▸ Texte donné
- - - -

03:35 Il est loin de sa famille et puis il y a aussi la question effectivement
03:39 de l'exécution des peines puisque la peine française
03:41 qui a été infligée à Salah Abdeslam dans le cadre du procès du 13 novembre 2015
03:45 a fait l'objet aussi de contestations qui sont tout à fait légitimes de notre part
03:50 au niveau belge et la justice belge nous a donné raison sur ce point.
03:54 Ça veut dire que la peine qui a été infligée à Salah Abdeslam
03:57 est problématique au regard des droits fondamentaux
04:00 protégés par la Convention européenne des droits de l'homme
04:03 à laquelle la France et la Belgique sont toutes les deux parties
04:05 et par conséquent la Belgique était tout à fait légitime
04:08 à rendre une décision sur ce point contrairement à ce que j'entends depuis hier.
04:11 – Donc vous dénoncez ces conditions de détention,
04:13 pour vous Salah Abdeslam doit être traité comme un détenu comme les autres ?
04:17 C'est ce que vous nous dites ?
04:17 – Salah Abdeslam ne sera jamais traité comme un détenu comme les autres,
04:20 il n'est même pas traité comme un justiciable comme les autres
04:24 puisque nous voyons bien que s'agissant de Salah Abdeslam,
04:26 les décisions favorables qui sont rendues à son encombre
04:29 ne sont même pas respectées par les États qu'ils soient belges ou français.
04:32 Donc Salah Abdeslam définitivement, et c'est bien tout le problème,
04:35 n'est pas du tout traité comme un justiciable comme les autres
04:37 ni comme un détenu comme les autres et c'est tout le problème.

- - - -

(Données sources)
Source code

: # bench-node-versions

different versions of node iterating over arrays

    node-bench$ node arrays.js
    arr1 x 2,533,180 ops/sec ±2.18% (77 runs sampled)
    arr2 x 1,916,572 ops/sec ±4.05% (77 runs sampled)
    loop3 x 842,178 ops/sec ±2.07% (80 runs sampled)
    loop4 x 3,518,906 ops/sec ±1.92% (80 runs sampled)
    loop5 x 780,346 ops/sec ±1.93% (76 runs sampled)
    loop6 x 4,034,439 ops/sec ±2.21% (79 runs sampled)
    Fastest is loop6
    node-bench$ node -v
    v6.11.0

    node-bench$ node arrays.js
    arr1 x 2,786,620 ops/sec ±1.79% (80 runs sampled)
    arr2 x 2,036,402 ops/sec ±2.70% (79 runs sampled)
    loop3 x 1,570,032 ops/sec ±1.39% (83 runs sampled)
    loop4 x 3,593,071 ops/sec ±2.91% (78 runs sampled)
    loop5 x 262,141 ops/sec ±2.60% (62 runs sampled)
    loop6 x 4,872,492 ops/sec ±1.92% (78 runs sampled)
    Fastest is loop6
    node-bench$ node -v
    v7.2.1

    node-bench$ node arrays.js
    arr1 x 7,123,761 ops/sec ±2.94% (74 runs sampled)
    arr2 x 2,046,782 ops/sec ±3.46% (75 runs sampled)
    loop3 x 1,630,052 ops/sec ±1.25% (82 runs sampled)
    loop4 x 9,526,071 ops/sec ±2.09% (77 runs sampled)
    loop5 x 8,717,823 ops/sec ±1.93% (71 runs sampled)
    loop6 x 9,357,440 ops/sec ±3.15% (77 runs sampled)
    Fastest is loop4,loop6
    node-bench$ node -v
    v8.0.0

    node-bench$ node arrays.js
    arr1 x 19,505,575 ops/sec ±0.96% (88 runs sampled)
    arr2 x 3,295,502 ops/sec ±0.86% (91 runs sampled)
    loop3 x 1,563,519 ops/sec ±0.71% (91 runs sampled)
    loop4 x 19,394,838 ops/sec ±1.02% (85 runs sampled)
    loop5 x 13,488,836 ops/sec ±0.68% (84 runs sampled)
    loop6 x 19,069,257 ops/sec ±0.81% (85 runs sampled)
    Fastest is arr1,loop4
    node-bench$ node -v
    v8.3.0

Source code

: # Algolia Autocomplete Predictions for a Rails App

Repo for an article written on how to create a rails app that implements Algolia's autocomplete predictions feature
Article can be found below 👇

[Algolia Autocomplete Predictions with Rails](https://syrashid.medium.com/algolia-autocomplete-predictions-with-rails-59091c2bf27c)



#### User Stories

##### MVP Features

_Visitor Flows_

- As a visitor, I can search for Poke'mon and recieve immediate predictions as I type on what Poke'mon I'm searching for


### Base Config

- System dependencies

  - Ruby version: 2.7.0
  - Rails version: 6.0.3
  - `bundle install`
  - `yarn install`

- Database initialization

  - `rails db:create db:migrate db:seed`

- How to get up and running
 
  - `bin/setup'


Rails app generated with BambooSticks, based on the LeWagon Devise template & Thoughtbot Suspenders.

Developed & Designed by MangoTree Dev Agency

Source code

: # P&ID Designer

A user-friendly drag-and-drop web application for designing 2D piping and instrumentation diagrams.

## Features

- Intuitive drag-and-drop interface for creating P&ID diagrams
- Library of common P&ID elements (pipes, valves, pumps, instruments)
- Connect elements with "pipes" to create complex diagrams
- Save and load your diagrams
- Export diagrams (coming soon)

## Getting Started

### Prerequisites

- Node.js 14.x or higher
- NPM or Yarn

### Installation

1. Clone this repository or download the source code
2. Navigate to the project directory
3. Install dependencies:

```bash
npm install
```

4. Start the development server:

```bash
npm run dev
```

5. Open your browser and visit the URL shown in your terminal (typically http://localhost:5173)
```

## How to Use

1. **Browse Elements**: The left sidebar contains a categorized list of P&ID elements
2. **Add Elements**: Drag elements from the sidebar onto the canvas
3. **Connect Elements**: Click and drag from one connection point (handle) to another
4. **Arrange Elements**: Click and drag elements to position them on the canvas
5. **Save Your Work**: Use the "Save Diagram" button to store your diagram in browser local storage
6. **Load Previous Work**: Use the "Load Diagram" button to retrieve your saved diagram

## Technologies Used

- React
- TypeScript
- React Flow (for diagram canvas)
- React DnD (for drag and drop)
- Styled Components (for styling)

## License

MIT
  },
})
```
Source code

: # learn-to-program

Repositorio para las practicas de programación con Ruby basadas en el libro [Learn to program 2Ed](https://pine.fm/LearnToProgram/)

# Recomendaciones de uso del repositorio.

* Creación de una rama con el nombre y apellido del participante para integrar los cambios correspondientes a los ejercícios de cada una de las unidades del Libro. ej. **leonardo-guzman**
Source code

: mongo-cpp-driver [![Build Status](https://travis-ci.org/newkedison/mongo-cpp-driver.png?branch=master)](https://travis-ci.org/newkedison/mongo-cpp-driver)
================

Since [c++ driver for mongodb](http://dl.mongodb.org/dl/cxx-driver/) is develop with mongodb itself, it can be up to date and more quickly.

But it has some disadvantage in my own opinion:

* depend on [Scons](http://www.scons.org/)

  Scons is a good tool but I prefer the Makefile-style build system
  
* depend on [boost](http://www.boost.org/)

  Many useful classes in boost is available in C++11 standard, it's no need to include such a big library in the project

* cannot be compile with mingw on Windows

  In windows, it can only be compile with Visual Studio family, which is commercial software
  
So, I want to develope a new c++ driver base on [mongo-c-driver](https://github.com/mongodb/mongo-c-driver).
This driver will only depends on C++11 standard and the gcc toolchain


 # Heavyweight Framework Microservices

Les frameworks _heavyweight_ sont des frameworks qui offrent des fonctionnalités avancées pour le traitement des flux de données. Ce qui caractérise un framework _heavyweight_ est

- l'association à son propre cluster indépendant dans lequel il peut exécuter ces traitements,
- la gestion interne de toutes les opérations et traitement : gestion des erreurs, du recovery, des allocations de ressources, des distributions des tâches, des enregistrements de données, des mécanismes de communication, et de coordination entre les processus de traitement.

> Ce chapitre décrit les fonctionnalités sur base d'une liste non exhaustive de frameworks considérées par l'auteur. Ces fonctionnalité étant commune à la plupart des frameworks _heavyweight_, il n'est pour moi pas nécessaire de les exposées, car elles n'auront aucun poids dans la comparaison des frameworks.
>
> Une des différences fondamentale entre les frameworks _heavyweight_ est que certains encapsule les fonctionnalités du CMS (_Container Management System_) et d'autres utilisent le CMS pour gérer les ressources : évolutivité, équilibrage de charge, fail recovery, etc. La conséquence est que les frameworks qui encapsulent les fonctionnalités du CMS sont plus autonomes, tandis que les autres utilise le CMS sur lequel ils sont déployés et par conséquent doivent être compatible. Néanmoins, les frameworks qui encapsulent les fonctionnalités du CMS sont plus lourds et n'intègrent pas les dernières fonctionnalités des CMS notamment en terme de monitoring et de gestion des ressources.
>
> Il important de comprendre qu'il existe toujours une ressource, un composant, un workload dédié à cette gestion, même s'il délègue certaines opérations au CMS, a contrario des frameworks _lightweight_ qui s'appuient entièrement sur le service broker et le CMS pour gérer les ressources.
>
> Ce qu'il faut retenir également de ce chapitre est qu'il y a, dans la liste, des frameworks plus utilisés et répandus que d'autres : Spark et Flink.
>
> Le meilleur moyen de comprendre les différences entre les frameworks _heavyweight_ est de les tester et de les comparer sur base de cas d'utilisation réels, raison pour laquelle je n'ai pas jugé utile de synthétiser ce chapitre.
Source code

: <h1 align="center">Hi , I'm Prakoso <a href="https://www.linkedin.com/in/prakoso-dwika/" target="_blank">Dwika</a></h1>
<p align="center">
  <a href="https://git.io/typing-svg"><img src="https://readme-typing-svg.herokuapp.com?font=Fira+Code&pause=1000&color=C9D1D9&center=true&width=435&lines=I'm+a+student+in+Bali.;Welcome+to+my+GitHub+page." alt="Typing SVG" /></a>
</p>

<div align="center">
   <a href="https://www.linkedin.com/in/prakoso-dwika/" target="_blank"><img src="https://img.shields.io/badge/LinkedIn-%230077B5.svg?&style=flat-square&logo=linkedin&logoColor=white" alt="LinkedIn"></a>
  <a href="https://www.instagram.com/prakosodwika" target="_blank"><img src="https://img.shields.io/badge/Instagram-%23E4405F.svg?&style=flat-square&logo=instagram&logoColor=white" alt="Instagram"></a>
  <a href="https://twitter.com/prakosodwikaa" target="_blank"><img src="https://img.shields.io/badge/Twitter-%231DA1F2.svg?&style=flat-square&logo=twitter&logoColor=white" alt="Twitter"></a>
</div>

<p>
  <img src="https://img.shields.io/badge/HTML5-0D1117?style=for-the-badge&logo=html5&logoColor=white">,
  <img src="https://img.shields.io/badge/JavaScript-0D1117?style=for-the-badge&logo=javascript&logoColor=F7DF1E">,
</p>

- - - -

▸ Le problème
Modifiez le passage de la transcription en commençant à « 03:54 Ça veut » et en finissant à « j'entends depuis hier. » : remplacez « droits fondamentaux » par « libertés fondamentales ». Les lignes n'ont aucun rôle ici.

▸ Résultat obtenu
03:54 Ça veut dire que la peine qui a été infligée à Salah Abdeslam
03:57 est problématique au regard des libertés fondamentales
04:00 protégés par la Convention européenne des droits de l'homme
04:03 à laquelle la France et la Belgique sont toutes les deux parties
04:05 et par conséquent la Belgique était tout à fait légitime
04:08 à rendre une décision sur ce point contrairement à ce que j'entends depuis hier.